We are hidden away in the rear parlor. The lamps are out for fear of attracting attention. Simon believes the marauders avoid houses with a white X. He said the burials have stopped and there is a trench at the edge of town. He saw it on his nighttime search of the neighborhood. He said he is telling me everything, but I think there is much he is not telling me.

Emma’s fire is roaring. She said it must be as hot as we can stand it to keep the fever off, so we sit around the blaze, sweating in the stuffy heat of the closed room. Henry is sleeping in fits. His head is on Emma’s lap, his damp blond hair clinging to his forehead and temples.

The firelight flickers across the four of us. How are Rachel and John and their boy? Where are they now? Did they make it to Nashville? Or perhaps they’re in Murfreesboro or Shelbyville, pushing their way north to Kansas and their freedom.
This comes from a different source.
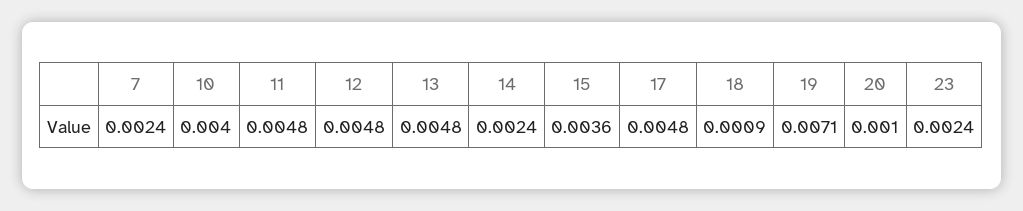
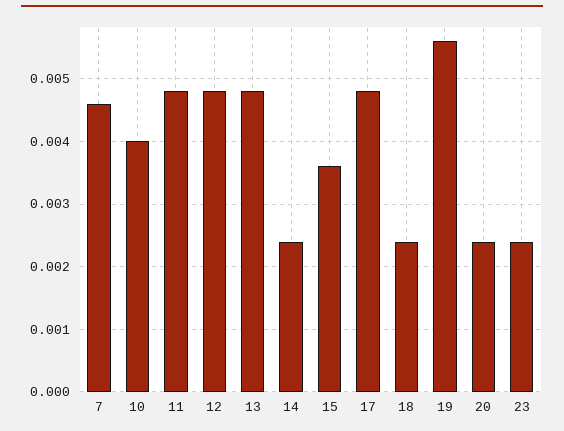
7: 0.0024 -> 0.0046
18: 0.0009 -> 0.0024
19: 0.0071 -> 0.0056
20: 0.001 -> 0.0024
Where should we be if we had left this morning?

The blue bottles are upstairs. I hold my knees and rock gently, watching the fire. I will not take any, not with Simon and Emma watching—not ever again. We sit together on the floor. Our breathing combines into a long sighing whisper punctuated by the crackling fire and the ticking of the wall clock. We are listening so closely for sounds from outside. Simon says the army will come in eventually, after the worst is past, but for now we are left as if we are in the middle of a desert.